3. Not only did the Empire Manufacturing Index - a survey-based index of manufacturers in the New York Fed region - fall to a new low in November, some of its components tell stories that are not yet priced into the market, but will affect it when the birds come home to roost.

a. Prices paid fell from an index level of 31.71 to 20.48. That's welcome news, as it means manufacturers' costs went down. Given that the component was as high as 77.89 in July, when oil prices peaked, that's a real positive.

However, prices received collapsed, falling from 20.73 to just 6.02. They had been generally tracking well with prices paid, but the sharp drop shows that, with the consumer in hibernation, companies have very suddenly lost all pricing power. They can't get financing, and now they can't sell product without just slashing prices. That will crush profits, beyond what current earnings expectations have factored in.

b. The number of employees component fell from -3.66 to -28.92, in a single month. And the average workweek fell from -9.76 to -25.30 (zero is neutral for these numbers, so negative readings signal contraction). This tells us two things. First, factories in the region cut payrolls sharply in November. We have yet to see the actual payroll numbers for the overall economy for the month, but they're likely to be shocking, below what's priced in. And second, for workers that remain, factories have slashed overtime. That's usually the last thing to go. And it means that those workers' purchasing power is eroding sharply.

Then there were a couple of things that seemingly might be priced into the market, but really aren't yet.

First is Citigroup's announcement that it will lay off 53,000 workers. Yeah, Citi's stock tanked, and dragged the markets with it, though the decline was broad-based. But Citi may yet fail or have to be sold or rescued. And, we have yet to price in the effect of those massive job cuts on spending, which has already fallen out of bed. Indeed, if the forecast for next week's personal spending release comes to realization, we'll see the weakest year-over-year pace of spending growth - barring the post-9/11 anomaly - since 1961. Weaker spending is expected, but not that weak.

Second, the possible bankruptcy of the automakers is not yet fully reflected, I don't think. Again, the impact on spending will be devastating, though I believe that allowing them to file Chapter 11 is still preferable to a bailout.

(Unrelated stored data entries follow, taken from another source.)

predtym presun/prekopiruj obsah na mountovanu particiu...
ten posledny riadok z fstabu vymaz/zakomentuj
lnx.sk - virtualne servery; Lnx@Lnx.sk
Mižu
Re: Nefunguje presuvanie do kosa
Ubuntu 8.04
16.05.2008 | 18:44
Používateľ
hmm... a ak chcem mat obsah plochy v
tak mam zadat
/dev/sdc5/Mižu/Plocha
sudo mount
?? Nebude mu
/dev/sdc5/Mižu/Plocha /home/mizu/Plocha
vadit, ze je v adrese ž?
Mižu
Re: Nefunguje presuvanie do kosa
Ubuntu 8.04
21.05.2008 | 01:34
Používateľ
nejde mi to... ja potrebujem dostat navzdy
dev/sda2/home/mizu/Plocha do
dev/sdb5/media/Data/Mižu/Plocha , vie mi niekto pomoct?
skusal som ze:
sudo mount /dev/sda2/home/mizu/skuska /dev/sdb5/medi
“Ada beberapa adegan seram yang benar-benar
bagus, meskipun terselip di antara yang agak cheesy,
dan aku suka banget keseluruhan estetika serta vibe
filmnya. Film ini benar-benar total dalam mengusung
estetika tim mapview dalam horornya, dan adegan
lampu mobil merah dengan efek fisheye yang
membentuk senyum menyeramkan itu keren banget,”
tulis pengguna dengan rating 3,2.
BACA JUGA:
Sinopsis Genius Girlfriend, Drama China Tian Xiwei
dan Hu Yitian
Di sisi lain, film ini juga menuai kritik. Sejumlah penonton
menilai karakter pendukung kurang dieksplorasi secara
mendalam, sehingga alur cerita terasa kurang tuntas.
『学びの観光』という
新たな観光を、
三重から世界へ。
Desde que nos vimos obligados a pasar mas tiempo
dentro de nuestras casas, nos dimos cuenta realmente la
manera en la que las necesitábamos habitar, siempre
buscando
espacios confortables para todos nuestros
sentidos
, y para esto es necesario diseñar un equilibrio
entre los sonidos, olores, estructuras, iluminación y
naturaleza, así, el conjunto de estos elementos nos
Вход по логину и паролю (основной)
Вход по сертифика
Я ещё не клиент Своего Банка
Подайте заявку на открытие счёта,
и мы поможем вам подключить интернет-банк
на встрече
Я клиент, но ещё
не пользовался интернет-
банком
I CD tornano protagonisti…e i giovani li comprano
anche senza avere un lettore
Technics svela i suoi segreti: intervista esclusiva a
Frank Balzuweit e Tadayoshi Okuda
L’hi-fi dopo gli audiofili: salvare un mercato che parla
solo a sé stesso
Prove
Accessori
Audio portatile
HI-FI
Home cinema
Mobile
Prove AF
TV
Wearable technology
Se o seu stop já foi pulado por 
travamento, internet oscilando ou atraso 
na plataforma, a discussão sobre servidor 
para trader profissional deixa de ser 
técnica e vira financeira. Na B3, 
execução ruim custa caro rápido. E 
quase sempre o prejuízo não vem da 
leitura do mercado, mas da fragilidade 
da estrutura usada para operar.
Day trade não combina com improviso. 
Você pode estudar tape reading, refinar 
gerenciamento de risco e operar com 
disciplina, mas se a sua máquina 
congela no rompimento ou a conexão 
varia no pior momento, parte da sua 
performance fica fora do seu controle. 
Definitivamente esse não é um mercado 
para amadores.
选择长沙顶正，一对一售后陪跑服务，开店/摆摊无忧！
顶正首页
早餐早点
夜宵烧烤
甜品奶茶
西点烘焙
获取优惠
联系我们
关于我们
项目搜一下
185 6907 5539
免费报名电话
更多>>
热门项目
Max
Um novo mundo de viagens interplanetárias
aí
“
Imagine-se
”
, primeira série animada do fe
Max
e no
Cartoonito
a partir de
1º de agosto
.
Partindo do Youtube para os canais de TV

To digress briefly, let me explain why. The Detroit Three want $25 billion. The likely split is about $11 billion for GM and about $7 billion each for Chrysler and Ford. That's about two quarters' worth of cash at the current burn rate. So they'll either fail next year anyway, or need more cash. Lawmakers seem to be getting that, hence their reluctance to add more to the bulging bailout debt burden.

Back to the broader issue. Goldman Sachs released a report today forecast a whopping 5% decline in GDP growth this quarter, and unemployment hitting 9% at the end of 2009, and rising further into 2010. That is not priced into the markets. Even the Chicago Fed Bank President warned today that this recession will probably last through all of next year, when most earlier estimates called for weakness to subside around mid-year. Again, current equity valuations factor in those earlier estimates, not the new reality. (Well, it's not a new reality to me, but it is to Goldman and the Chicago Fed chief.) And a University of Michigan survey found that consumers expect the jobless rate to exceed 8.5% next year, so they apparently concur with Goldman.

Some of those consumers buy equities, at least through mutual funds. So, back to the techie's point - more sellers than buyers means stocks aren't cheap, and prices will fall further.

The simple fact that, after a massive two-day rout, we couldn't produce the usual euphoric dead-cat bounce today, is evidence that the tone is finally going full-bore bearish. So the bottom is yet to come.